### TASK DIRECTIONS
Continue the passage on the court's reading of the constitutional lottery ban and horse-race betting, starting after its last sentence.

─── DOCUMENT SECTION ───

The Court drew directly upon the Debates
of the Constitutional Convention and found:
At the time section 226
was being considered in the convention that framed the Constitution,
an amendment was proposed forbidding every species of gambling.
Volume 1. Debates of Constitutional Convention p.1172. The
delegate who proposed the amendment was asked whether his
proposition embraced the prohibition of betting upon the
speed of horses, to which he responded that it was his purpose
to forbid all species of gambling and all games of chance
in every conceivable form. He argued that all gambling was
equally wrong, and that it was unfair to denounce gambling
in the form of a lottery and to countenance it in other
forms, such as betting upon horse races, and the like. The
delegate from Lexington argued that it was not the appropriate
place to deal with pooling privileges upon race courses,
and other forms of gambling, because lotteries theretofore
had been licensed by the Legislature, and the object of
the pending section was not to deal with any other species
of gambling, but to prohibit the Legislature from granting
licenses to lotteries. The amendment was rejected, thus
indicating that it was the intention of the Convention not
to include in section 226 anything but lotteries of the
type familiar at the time.” Id. at 993.
The Court approached the issue by adopting
a textbook definition of “lottery”:
A lottery, it is said, is
a species of gambling, described as a scheme for the distribution
of prizes or things of value, by lot or by chance, among
persons who have paid, or agree to pay, a valuable consideration,
for the chance to share in the distribution… Id. at
992.
Consequently, the Court refused to strike
down laws allowing pari-mutuel betting on horse races. In
doing so the parameters of legislative authority were delineated
as follows:
That all forms of gambling
are evil and characterized by vicious tendencies does not
alter the fact of the individuality of each type. We are
unable… to declare that the section of the Constitution
condemning lotteries was understood by the people who adopted
it as itself outlawing betting upon horse races, by the
pari-mutual system, or the other forms of betting. It was
then understood, as has been the accepted opinion, that
the subjects of betting and gaming were within the absolute
control of the police power, possessed by the legislature.

─── GIVEN DATA ───

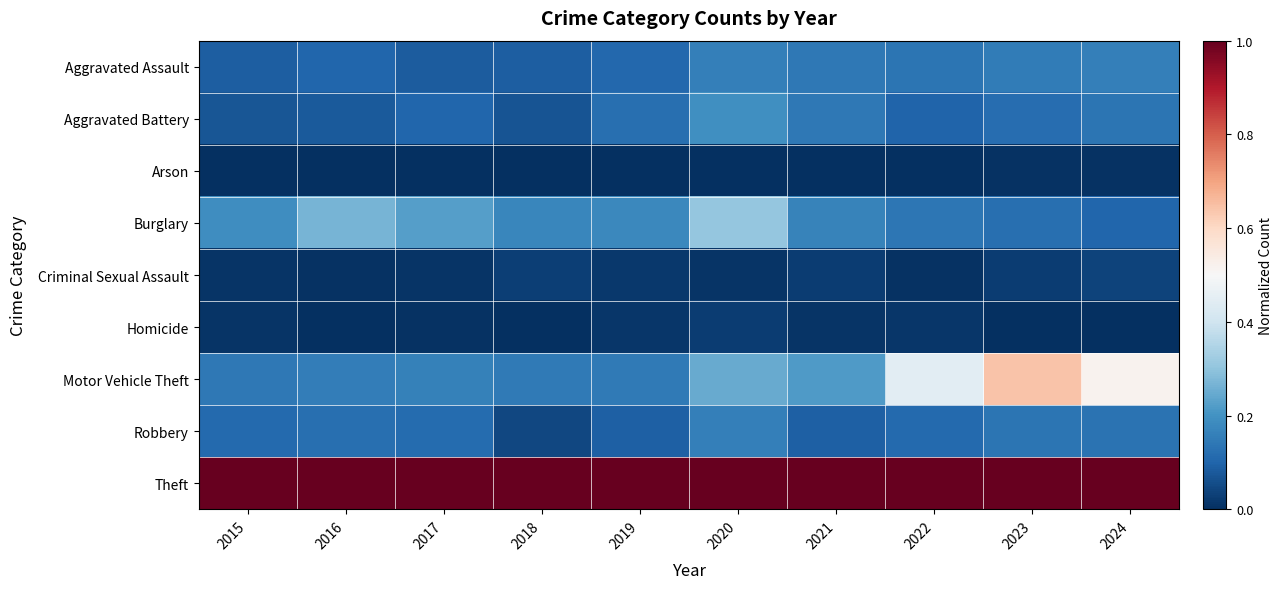

Between 2016 and 2023, which is larger?

2023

───

### RESPONSE AREA
It is the duty and function of the legislature to discern
and correct evils, and evils within that power are not limited
to some definite injury to public safety or morals, but
embrace the removal of obstacles to a greater public welfare.
(emphasis added)
Id. at 994.
Subsequent Case law
Since the Kentucky Jockey Club opinion,
Kentucky’s highest court has addressed questions compelling
it to define “lottery” under Section 226 on
four occasions. In two of those cases, Worden v. City of
Louisville, 279 Ky. 712, 131 S.W.2d 923 (1939), and Commonwealth
v. Malco-Memphis Theatres, Inc., 293 Ky. 531, 169 S.W.2d
596 (1943), the court faced factual situations which clearly
implicated the conduct of a “lottery” as that
term was traditionally defined. The Worden opinion addresses
a tailor shop which provided chances to win a weekly drawing.
The Malco-Memphis Theatres case dealt with a ticket drawing
to win a prize. In both, the court relied on the definition
of a “lottery” identified in the Kentucky Jockey
Club opinion and held the practices violated the law. In
fact, the defense in Malco-Memphis Theatres conceded the
drawings were lotteries, and argued instead that the participants
had not paid consideration to enter insofar as the cost
of the tickets did not exceed the normal cost for services.
The most recent case to address the lottery
provision within Section 226 is Otto v. Kosofsky, Ky., 476
S.W.2d 626 (1971). That opinion addressed the constitutionality
of a statute known as the “Bingo Licensing Act.”
The court found that bingo fit the traditional definition
of a “lottery” as envisioned by the drafters.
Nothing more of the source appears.